Task statement: Arrange the lines below as a numbered list, leaving out any blank lines, from the first line through the line containing "genus: Popillia".
━━━━━ Source data
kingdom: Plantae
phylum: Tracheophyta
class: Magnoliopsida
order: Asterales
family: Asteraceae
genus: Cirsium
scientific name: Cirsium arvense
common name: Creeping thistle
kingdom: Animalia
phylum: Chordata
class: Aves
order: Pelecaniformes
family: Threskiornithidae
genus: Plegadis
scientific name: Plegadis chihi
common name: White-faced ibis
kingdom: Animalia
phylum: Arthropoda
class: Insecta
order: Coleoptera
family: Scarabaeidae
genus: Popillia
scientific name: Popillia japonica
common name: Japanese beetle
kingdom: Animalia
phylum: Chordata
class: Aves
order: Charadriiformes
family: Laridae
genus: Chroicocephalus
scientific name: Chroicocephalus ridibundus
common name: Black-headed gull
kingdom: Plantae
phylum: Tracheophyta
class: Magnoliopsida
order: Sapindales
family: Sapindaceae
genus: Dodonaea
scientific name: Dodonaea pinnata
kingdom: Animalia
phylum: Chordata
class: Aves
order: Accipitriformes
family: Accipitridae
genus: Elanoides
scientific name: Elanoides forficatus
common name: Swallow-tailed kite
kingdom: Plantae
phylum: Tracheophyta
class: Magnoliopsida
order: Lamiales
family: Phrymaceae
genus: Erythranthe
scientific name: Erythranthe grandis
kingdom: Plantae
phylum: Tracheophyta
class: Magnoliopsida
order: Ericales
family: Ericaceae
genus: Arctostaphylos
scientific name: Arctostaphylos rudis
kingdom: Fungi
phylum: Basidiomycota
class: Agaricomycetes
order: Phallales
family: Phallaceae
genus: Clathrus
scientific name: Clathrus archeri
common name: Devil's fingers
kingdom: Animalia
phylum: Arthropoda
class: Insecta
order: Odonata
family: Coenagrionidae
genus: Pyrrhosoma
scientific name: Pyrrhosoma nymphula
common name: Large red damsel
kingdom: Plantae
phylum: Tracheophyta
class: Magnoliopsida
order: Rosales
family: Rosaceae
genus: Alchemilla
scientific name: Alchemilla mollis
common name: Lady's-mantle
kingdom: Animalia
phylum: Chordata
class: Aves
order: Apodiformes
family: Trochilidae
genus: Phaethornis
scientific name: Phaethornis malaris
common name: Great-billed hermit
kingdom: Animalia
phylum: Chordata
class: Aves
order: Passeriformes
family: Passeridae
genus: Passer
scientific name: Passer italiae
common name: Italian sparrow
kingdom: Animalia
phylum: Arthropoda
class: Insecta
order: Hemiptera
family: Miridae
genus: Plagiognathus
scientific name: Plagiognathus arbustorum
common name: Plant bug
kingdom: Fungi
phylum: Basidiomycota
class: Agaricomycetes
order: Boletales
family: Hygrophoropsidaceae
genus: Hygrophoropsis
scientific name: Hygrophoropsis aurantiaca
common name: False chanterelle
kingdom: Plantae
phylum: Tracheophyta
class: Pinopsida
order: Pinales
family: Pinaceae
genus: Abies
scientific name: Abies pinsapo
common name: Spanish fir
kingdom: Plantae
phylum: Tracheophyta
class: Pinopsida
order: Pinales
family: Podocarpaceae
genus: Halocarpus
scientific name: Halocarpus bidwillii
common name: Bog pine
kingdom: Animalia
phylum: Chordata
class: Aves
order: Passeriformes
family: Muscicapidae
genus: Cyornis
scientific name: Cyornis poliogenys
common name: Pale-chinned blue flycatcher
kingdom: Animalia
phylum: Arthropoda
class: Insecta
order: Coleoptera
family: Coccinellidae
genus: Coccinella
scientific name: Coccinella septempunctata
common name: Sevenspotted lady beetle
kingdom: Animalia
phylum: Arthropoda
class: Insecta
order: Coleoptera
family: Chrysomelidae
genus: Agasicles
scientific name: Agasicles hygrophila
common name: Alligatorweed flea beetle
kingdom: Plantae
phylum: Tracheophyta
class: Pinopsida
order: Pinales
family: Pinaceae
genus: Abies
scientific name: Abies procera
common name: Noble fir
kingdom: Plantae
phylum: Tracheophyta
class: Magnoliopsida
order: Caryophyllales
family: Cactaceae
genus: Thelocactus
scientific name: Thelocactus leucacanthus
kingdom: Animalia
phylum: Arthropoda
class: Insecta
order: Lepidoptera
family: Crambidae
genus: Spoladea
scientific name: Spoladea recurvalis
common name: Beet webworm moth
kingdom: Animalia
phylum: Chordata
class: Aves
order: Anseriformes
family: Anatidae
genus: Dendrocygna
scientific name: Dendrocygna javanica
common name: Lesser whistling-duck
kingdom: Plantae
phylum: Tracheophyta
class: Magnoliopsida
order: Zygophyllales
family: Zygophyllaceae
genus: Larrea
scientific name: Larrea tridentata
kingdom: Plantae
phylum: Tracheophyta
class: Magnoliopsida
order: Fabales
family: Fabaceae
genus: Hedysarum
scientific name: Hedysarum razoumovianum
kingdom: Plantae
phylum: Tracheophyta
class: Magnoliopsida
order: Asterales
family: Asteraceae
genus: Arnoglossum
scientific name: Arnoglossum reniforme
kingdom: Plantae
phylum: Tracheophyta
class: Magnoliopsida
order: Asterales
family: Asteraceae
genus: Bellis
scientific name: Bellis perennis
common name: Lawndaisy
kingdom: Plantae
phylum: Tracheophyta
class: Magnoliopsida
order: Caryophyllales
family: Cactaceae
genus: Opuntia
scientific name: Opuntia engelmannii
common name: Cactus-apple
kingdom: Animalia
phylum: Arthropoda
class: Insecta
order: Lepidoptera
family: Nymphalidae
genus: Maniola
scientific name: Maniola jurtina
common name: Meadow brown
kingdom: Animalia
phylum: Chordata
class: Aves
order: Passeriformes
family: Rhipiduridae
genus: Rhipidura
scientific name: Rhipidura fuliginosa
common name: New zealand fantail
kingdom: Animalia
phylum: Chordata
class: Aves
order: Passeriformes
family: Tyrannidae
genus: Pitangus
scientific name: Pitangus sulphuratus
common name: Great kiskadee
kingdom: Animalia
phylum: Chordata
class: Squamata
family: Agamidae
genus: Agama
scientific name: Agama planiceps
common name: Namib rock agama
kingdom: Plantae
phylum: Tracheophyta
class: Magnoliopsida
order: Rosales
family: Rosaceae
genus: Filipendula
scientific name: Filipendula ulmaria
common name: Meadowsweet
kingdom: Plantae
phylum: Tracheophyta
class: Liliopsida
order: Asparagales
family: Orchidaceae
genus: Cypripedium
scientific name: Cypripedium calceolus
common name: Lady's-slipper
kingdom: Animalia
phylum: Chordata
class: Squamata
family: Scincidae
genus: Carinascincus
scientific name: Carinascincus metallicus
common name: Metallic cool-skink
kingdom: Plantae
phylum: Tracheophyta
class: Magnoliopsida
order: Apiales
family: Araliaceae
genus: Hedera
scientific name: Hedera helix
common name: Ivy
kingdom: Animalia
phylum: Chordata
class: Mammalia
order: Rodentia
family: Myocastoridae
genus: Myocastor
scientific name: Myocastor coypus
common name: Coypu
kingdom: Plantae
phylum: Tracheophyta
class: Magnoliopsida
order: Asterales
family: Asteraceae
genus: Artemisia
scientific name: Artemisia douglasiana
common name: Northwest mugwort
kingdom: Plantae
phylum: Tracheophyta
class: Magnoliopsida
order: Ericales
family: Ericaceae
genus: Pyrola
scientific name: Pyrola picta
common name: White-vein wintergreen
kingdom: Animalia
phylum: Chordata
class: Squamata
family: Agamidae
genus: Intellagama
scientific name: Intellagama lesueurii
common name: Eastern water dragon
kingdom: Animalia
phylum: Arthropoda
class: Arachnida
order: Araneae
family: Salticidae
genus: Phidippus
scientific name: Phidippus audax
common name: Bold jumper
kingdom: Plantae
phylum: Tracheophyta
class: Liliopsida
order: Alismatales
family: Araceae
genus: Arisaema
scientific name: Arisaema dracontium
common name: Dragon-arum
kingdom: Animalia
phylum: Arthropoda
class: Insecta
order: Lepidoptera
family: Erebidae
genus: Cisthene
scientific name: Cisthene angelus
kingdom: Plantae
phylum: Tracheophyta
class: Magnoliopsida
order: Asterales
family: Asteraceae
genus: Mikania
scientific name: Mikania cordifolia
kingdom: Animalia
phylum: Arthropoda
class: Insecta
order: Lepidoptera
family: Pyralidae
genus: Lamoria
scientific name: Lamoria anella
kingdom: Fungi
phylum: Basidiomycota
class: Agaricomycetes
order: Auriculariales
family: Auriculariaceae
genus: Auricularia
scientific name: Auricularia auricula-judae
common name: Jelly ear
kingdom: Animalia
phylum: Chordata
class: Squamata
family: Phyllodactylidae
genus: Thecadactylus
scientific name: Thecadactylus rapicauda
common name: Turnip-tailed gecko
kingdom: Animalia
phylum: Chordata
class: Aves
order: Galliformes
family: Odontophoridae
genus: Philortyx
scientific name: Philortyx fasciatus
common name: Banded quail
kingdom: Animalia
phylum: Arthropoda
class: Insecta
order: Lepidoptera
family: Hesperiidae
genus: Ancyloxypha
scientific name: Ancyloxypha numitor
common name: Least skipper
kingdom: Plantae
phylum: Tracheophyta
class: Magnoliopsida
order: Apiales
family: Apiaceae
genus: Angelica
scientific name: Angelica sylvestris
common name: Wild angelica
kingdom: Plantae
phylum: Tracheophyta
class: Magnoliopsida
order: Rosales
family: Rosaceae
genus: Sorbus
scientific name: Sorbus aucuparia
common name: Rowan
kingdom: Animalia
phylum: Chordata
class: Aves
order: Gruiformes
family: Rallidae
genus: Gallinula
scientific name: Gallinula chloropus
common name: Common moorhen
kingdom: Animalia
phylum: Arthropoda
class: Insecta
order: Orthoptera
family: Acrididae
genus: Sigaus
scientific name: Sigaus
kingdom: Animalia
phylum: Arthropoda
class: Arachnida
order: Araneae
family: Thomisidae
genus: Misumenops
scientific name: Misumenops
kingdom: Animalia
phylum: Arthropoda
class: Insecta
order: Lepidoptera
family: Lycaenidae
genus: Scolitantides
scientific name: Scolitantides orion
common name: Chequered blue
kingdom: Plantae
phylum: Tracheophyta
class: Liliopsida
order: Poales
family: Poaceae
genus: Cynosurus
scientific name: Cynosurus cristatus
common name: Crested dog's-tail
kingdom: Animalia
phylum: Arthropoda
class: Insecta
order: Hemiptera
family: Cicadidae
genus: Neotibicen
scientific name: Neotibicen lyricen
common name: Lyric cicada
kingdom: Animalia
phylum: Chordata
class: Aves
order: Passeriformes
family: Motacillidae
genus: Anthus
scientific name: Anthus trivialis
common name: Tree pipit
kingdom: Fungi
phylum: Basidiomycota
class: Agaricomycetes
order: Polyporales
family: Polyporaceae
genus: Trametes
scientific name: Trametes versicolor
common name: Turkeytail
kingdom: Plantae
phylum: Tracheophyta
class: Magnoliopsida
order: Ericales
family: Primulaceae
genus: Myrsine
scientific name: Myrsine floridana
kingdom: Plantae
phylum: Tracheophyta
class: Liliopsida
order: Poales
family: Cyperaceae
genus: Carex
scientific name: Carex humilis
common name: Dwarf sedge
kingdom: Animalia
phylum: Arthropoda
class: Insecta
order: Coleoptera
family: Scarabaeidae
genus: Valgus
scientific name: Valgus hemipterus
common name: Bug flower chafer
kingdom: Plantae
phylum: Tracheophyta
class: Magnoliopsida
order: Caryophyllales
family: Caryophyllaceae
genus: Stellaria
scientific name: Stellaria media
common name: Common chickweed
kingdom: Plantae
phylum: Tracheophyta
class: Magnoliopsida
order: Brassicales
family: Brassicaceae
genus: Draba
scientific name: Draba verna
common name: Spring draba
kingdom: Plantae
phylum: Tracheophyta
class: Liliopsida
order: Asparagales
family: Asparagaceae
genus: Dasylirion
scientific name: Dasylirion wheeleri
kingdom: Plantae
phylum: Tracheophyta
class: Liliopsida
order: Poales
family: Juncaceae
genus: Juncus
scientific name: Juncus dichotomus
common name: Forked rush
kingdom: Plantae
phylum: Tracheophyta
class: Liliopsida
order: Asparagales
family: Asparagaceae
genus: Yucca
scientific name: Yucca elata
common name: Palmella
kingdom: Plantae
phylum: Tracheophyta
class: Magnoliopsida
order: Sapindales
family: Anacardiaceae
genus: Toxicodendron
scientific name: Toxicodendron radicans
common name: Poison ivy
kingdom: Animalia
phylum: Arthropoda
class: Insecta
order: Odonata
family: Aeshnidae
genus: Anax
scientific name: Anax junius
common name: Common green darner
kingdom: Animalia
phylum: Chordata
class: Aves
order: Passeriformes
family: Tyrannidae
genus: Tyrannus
━━━━━━━━━━
Written reply:
1. kingdom: Plantae
2. phylum: Tracheophyta
3. class: Magnoliopsida
4. order: Asterales
5. family: Asteraceae
6. genus: Cirsium
7. scientific name: Cirsium arvense
8. common name: Creeping thistle
9. kingdom: Animalia
10. phylum: Chordata
11. class: Aves
12. order: Pelecaniformes
13. family: Threskiornithidae
14. genus: Plegadis
15. scientific name: Plegadis chihi
16. common name: White-faced ibis
17. kingdom: Animalia
18. phylum: Arthropoda
19. class: Insecta
20. order: Coleoptera
21. family: Scarabaeidae
22. genus: Popillia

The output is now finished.